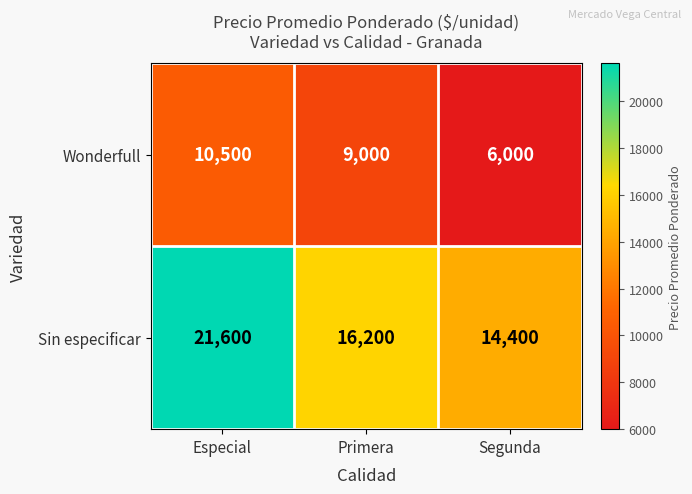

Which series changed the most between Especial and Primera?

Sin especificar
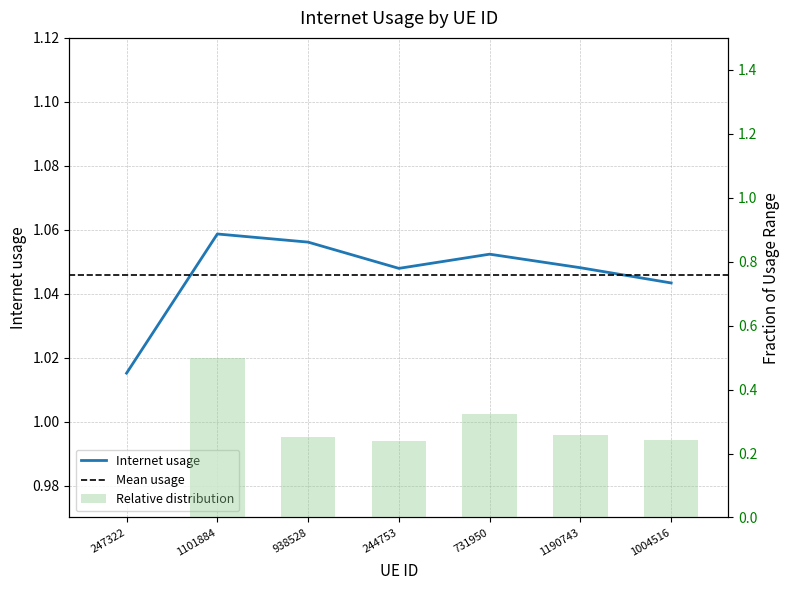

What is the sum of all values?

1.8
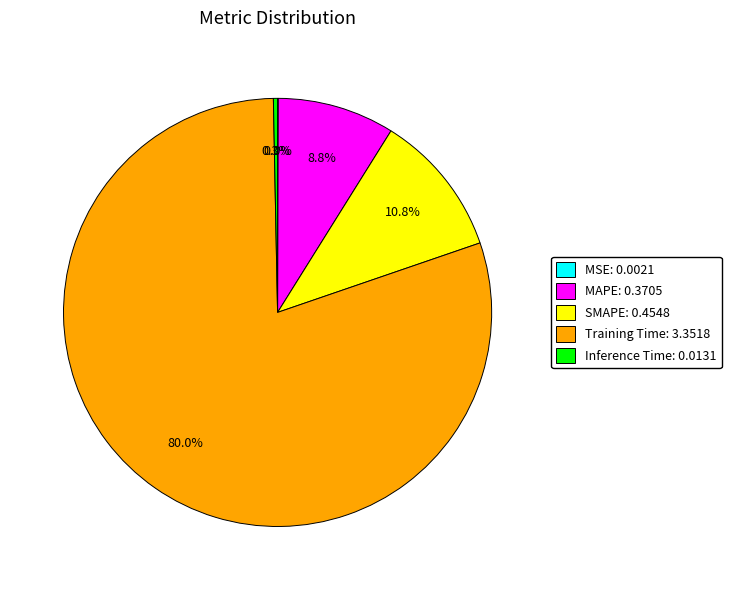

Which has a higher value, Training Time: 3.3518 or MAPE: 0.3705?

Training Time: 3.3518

# # # #

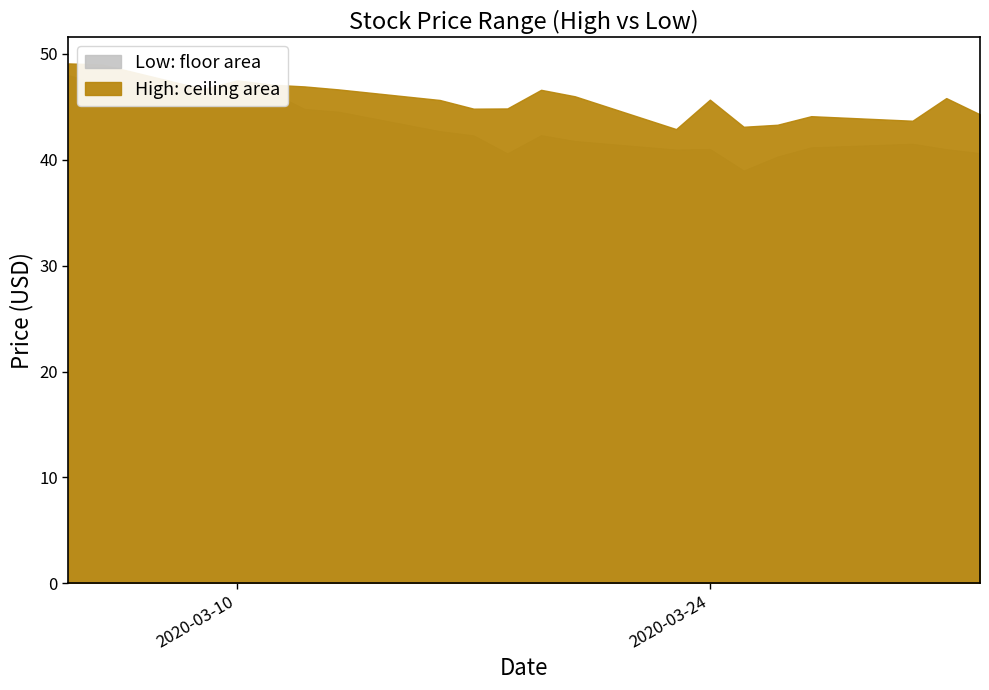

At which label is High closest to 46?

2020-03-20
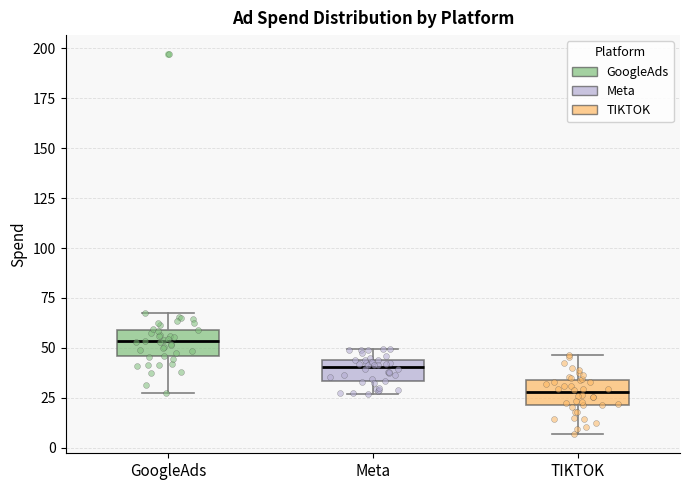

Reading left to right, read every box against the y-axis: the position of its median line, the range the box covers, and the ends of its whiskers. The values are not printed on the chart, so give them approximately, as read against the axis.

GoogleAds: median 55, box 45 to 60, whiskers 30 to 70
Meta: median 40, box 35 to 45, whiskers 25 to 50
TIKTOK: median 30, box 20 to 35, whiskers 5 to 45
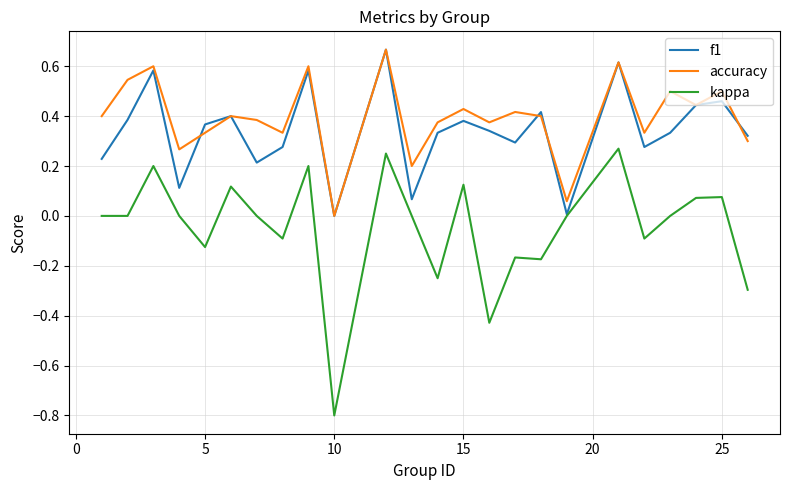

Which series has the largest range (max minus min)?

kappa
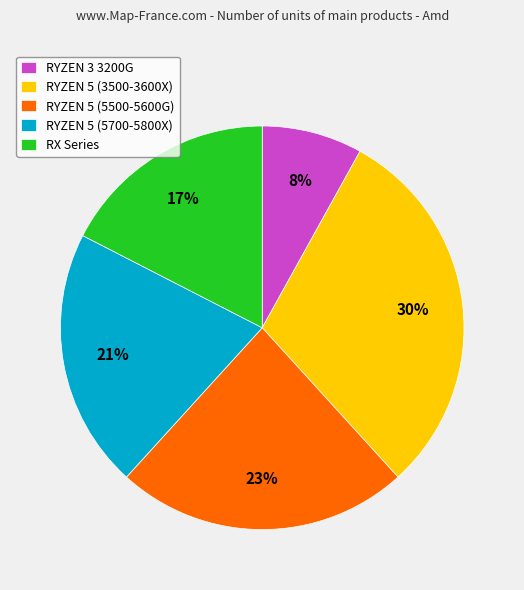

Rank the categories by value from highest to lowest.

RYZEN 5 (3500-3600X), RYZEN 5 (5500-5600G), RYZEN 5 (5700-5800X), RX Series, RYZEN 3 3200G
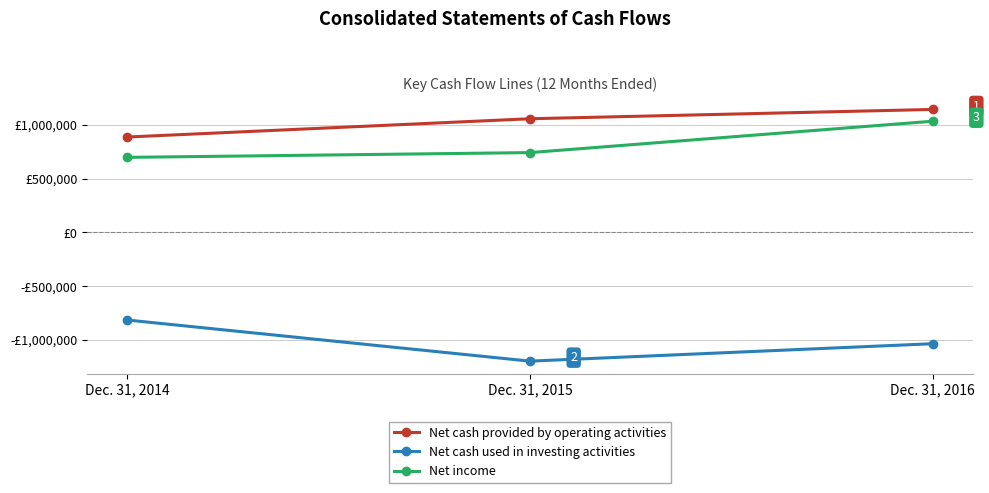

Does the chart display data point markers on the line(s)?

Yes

# # # #

• [AIM OF THE EXERCISE]:
Update the stretch from "Which series changed" through "Which has a", replacing "sum" with "total" and changing nothing else. Omit the pictures from your answer.

• [EXERCISE RESPONSE]:
Which series changed the most between Especial and Primera?

Sin especificar

What is the total of all values?

1.8

Which has a higher value, Training Time: 3.3518 or MAPE: 0.3705?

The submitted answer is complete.